Verdi soon stumbled upon Victor Hugo’s Le roi s’amuse. He later explained that “It contains extremely powerful positions … The subject is great, immense, and has a character that is one of the most important creations of the theatre of all countries and all Ages”. It was a highly controversial subject and Hugo himself had already had trouble with censorship in France, which had banned productions of his play after its first performance nearly twenty years earlier (and would continue to ban it for another thirty years). As Austria at that time directly controlled much of Northern Italy, it came before the Austrian Board of Censors. Hugo’s play depicted a king (Francis I of France) as an immoral and cynical womanizer, something that was not accepted in Europe during the Restoration period.

From the beginning, Verdi was aware of the risks, as was Piave. In a letter which Verdi wrote to Piave: “Use four legs, run through the town and find me an influential person who can obtain the permission for making Le Roi s’amuse.” Correspondence between a prudent Piave and an already committed Verdi followed, and the two remained at risk and underestimated the power and the intentions of Austrians. Even the friendly Guglielmo Brenna, secretary of La Fenice, who had promised them that they would not have problems with the censors, was wrong.

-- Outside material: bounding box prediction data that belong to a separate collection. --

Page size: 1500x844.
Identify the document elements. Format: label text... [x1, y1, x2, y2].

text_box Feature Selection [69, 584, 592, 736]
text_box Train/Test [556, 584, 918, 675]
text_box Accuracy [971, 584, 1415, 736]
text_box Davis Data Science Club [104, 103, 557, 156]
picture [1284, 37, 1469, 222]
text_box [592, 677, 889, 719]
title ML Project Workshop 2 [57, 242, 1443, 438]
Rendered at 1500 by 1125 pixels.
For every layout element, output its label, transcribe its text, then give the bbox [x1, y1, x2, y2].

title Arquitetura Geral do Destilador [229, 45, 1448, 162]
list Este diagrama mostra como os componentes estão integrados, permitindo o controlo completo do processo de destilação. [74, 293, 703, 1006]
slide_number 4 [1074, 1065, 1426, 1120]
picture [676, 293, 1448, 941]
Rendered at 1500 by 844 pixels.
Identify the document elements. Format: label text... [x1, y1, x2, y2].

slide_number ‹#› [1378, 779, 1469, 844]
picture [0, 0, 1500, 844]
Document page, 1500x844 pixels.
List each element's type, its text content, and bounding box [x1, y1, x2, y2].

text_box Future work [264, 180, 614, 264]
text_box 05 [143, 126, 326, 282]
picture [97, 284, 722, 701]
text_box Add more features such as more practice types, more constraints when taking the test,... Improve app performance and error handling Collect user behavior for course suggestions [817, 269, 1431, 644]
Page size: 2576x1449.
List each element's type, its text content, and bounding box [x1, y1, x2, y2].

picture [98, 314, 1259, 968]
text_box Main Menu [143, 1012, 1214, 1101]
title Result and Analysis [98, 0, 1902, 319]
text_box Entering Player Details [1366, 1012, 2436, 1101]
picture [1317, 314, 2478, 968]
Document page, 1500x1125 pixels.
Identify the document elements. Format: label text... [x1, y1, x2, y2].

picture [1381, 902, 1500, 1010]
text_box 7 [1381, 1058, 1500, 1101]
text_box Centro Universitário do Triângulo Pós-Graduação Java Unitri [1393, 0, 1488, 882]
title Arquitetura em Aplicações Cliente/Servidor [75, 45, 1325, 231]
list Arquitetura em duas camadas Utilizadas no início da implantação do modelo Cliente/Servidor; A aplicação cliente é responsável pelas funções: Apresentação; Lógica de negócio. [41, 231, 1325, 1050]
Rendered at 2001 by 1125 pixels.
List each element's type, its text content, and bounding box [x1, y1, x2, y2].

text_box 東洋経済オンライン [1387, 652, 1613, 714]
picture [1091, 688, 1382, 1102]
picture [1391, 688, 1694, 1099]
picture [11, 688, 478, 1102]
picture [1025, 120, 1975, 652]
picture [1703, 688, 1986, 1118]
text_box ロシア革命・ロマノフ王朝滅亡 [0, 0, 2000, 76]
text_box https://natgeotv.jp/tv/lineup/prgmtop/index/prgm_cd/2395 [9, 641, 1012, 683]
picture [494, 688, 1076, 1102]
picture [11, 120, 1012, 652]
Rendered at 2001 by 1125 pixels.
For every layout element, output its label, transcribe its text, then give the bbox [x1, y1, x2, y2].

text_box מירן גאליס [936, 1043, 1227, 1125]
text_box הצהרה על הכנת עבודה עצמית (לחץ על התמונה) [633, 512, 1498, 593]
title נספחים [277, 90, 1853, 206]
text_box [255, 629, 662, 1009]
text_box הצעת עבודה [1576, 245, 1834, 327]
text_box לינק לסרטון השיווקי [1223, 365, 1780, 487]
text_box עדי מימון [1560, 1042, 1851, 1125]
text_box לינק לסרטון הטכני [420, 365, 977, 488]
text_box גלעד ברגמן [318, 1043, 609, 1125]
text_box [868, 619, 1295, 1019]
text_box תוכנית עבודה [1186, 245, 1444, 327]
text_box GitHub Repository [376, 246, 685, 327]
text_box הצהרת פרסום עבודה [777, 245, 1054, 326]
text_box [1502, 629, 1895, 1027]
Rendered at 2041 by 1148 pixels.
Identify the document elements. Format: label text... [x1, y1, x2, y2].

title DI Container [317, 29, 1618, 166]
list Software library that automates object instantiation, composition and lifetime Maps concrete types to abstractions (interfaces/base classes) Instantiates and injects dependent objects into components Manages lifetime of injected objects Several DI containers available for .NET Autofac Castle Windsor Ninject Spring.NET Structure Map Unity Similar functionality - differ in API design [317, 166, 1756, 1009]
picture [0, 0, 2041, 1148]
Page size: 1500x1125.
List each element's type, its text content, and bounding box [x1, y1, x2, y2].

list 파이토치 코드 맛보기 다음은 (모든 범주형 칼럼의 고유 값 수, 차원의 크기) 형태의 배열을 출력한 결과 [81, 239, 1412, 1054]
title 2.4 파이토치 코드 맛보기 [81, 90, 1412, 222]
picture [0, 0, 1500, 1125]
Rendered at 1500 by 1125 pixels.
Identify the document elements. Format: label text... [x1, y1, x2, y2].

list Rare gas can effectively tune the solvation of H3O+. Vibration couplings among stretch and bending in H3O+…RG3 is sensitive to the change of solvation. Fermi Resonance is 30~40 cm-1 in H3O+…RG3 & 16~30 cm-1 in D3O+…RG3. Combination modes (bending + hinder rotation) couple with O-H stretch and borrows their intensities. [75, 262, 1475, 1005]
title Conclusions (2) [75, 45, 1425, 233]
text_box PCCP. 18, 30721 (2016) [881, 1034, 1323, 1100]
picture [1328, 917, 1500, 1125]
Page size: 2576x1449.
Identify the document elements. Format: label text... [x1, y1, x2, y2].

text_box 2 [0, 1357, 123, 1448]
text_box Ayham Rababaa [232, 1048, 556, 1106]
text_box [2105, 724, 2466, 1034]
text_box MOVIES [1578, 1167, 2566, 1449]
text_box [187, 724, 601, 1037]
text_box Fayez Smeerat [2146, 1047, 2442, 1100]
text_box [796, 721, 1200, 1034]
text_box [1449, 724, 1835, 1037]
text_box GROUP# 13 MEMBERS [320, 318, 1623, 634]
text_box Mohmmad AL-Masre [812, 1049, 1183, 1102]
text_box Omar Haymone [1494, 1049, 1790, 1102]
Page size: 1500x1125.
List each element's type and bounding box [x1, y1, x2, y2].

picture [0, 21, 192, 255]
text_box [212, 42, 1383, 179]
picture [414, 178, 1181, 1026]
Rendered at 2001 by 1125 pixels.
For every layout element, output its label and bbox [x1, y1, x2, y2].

At the beginning of the summer of 1850, rumors started to spread that Austrian censorship was going to forbid the production. They considered the Hugo work to verge on lèse majesté, and would never permit such a scandalous work to be performed in Venice. In August, Verdi and Piave prudently retired to Busseto, Verdi’s hometown, to continue the composition and prepare a defensive scheme. They wrote to the theatre, assuring them that the censor’s doubts about the morality of the work were not justified but since very little time was left, very little could be done. The work was secretly called by the composers The Malediction (or The Curse), and this unofficial title was used by Austrian censor De Gorzkowski (who evidently had known of it from spies) to enforce, if needed, the violent letter by which he definitively denied consent to its production.

In order not to waste all their work, Piave tried to revise the libretto and was even able to pull from it another opera Il Duca di Vendome, in which the sovereign was substituted with a duke and both the hunchback and the curse disappeared. Verdi was completely against this proposed solution and preferred instead to have direct negotiations with censors, arguing over each and every point of the work.

At this point Brenna, La Fenice’s secretary, showed the Austrians some letters and articles depicting the bad character but the great value of the artist, helping to mediate the dispute. In the end the parties were able to agree that the action of the opera had to be moved from the royal court of France to a duchy of France or Italy, as well as a renaming of the characters. In the Italian version the Duke reigns over Mantova and belongs to the Gonzaga family: the Gonzaga had long been extinct by the mid-19th Century, and the Dukedom of Mantova did not exist anymore, so nobody could be offended. The scene in which the sovereign retires in Gilda’s bedroom would be deleted and the visit of the Duke to the Taverna (inn) was not intentional anymore, but provoked by a trick. The hunchback (originally Triboulet) became Rigoletto (from French rigolo = funny). The name of the work too was changed.

For the première, Verdi had Felice Varesi as Rigoletto, the young tenor Raffaele Mirate as the Duke, and Teresina Brambilla as Gilda (though Verdi would have preferred Teresa De Giuli Borsi). Teresina Brambilla was a well-known soprano coming from a family of singers and musicians; one of her nieces, Teresa Brambilla, was the wife of Amilcare Ponchielli.

The opening was a complete triumph, especially the scena drammatica, and the Duke’s cynical aria, “La donna è mobile”, was sung in the streets the next morning.